- [COMPITO A] Aggiorna le voci dalla riga che contiene "Liechtenstein" fino alla riga che contiene "Folgen Sie uns", entrambe comprese, e riportale sostituendo "Blog" con "Notizie". Tutto il resto deve rimanere invariato.

Anche Nanni Moretti dovrà scegliere

di Giovanni Palombarini

La grande manifestazione romana indetta dalla Cgil - una straordinaria espressione di opposizione popolare alle scelte del governo di destra - ha suscitato tante speranze. E però, se non si eviteranno confusioni anche strumentali (come quella di chi dice che oggi sono già superati gli esiti del congresso di Pesaro dei Ds), rischia di rilanciare una pretesa e un’illusione che dovranno invece necessariamente cadere. La pretesa è quella dei partiti dell’Ulivo, in particolare dei Ds (ma non solo), di poter rappresentare con la linea politica che è stata progressivamente elaborata nel corso degli anni Novanta quanto esiste di sinistra nella società italiana. L’illusione, di tante persone - come s’è visto, non solo lavoratori intellettuali - che sentono di appartenere al "popolo di sinistra" e che nei valori dell’uguaglianza, della giustizia e della pace continuano a credere, è quella di potere trovare voce a livello politico generale in quei partiti.

- [COMPITO B]
Rispondi alle domande sul testo relativo alla manifestazione della Cgil.
(i) Chi aveva indetto la grande manifestazione romana?
(ii) Gli esiti di quale congresso, secondo alcuni, sarebbero già superati?
(iii) In quale decennio è stata progressivamente elaborata la linea politica dei partiti dell'Ulivo?

- [VOCI IN INGRESSO]
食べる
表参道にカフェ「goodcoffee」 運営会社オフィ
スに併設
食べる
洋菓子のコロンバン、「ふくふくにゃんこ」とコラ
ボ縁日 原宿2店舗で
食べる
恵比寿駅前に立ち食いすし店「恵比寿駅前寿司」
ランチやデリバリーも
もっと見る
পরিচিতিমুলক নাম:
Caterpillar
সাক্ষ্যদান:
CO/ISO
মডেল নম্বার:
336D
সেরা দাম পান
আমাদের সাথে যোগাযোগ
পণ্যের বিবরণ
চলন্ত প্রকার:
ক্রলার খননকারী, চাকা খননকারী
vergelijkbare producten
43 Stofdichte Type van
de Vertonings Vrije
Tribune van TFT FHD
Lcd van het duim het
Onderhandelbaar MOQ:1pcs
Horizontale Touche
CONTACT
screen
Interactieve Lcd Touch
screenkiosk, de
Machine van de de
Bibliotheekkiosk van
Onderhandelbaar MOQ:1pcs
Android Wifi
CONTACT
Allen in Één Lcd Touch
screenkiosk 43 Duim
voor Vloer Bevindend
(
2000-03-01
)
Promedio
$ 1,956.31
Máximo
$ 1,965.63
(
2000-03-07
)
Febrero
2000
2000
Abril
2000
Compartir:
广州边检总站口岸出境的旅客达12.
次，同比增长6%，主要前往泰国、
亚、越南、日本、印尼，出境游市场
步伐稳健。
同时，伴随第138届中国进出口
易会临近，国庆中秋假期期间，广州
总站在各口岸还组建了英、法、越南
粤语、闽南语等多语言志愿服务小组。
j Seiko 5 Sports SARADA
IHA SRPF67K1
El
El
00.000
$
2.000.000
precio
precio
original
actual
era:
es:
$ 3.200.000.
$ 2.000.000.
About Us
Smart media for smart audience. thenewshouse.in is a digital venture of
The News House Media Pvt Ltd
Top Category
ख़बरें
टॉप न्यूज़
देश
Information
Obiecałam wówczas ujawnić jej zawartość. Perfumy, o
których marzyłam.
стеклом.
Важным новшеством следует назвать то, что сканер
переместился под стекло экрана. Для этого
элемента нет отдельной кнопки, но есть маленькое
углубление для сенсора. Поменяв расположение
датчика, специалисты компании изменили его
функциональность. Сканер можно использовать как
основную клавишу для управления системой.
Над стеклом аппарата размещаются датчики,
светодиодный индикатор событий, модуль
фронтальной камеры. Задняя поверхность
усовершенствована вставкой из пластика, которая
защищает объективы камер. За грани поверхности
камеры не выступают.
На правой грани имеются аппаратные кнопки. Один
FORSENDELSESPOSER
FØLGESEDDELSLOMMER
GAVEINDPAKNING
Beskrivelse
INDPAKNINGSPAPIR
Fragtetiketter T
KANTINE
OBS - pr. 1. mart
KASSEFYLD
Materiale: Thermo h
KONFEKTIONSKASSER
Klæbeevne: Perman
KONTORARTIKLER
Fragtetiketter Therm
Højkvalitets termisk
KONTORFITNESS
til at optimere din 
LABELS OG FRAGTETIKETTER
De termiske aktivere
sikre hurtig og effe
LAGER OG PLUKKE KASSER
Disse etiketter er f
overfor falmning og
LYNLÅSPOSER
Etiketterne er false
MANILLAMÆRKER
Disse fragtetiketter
==
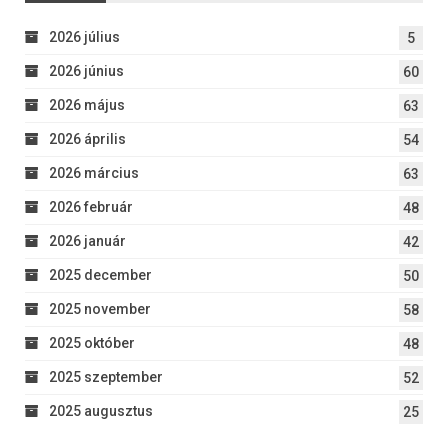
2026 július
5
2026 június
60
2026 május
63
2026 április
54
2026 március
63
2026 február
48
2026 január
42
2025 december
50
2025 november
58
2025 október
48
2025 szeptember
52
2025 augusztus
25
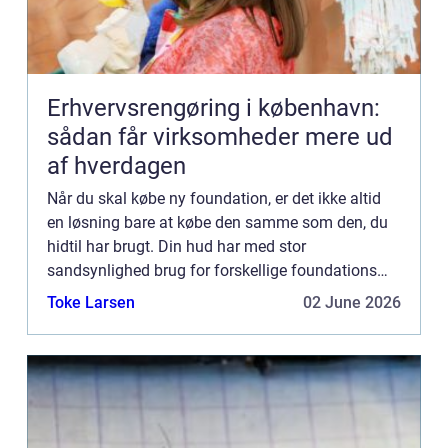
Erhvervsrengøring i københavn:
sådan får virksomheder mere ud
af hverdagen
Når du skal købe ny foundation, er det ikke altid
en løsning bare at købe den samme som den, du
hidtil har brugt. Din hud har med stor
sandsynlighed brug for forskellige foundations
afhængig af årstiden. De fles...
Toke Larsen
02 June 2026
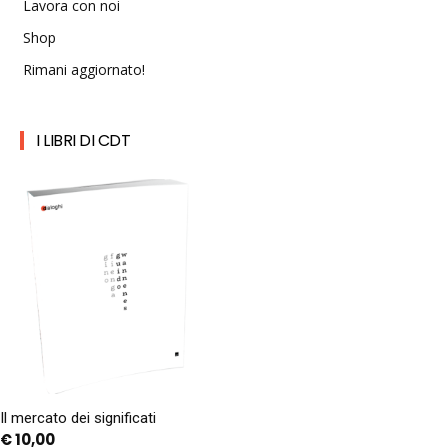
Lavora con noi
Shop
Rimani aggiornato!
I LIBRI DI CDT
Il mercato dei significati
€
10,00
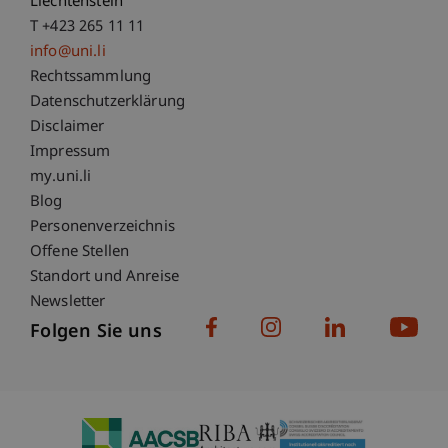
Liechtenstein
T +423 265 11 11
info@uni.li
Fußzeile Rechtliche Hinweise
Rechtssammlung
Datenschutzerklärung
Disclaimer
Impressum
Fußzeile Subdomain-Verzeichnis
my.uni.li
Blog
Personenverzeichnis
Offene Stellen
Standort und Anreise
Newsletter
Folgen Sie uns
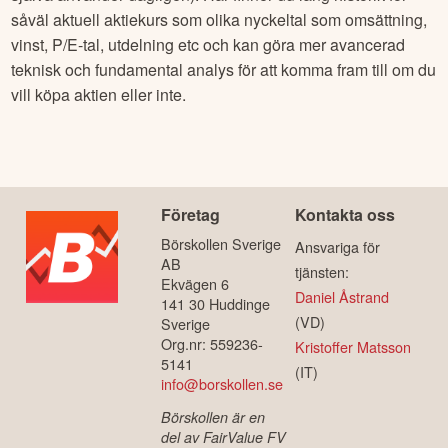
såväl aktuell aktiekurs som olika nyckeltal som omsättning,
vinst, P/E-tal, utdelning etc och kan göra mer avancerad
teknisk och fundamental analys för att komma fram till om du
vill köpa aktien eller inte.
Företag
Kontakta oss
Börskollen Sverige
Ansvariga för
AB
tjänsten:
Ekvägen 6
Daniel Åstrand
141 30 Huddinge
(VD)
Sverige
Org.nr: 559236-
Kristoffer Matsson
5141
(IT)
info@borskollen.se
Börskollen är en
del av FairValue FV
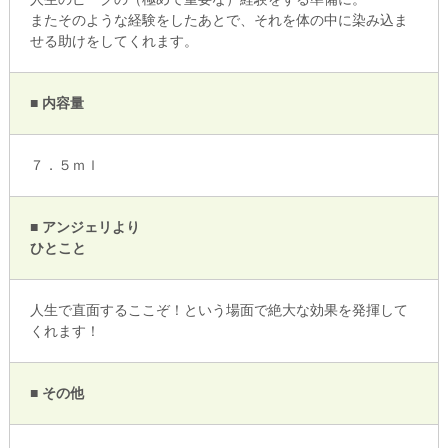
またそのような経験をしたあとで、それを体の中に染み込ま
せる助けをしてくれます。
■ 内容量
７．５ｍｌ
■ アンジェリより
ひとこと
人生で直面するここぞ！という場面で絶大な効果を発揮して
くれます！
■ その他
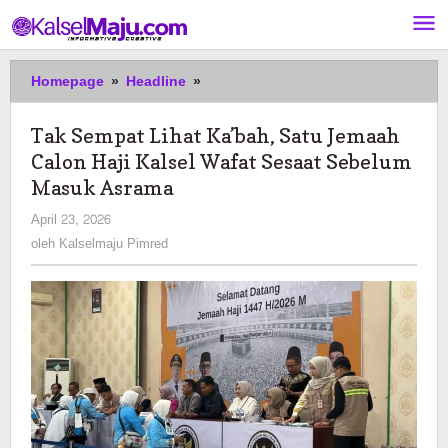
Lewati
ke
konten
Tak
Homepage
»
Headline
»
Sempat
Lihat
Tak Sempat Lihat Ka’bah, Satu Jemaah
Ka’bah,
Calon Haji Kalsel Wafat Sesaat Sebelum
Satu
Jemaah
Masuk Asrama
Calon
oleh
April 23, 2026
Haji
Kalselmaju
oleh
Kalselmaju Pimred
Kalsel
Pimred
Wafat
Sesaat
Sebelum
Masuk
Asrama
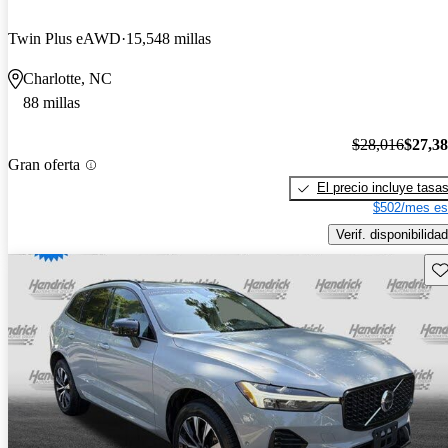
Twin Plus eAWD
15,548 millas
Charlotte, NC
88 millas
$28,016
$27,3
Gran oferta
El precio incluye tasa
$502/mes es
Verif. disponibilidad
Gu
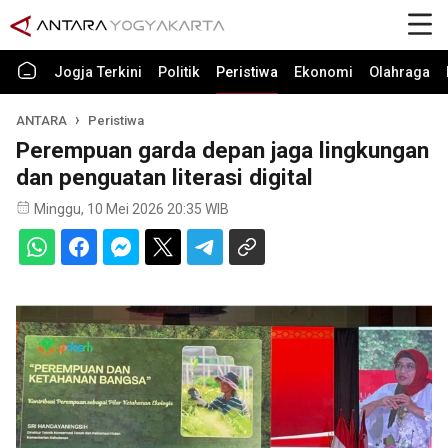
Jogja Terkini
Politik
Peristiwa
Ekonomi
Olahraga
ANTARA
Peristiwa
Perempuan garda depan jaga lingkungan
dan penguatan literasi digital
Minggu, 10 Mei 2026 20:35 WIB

- [SOLUZIONE A]
Liechtenstein
T +423 265 11 11
info@uni.li
Fußzeile Rechtliche Hinweise
Rechtssammlung
Datenschutzerklärung
Disclaimer
Impressum
Fußzeile Subdomain-Verzeichnis
my.uni.li
Notizie
Personenverzeichnis
Offene Stellen
Standort und Anreise
Newsletter
Folgen Sie uns

- [SOLUZIONE B]
(i) La Cgil.
(ii) Il congresso di Pesaro dei Ds.
(iii) Negli anni Novanta.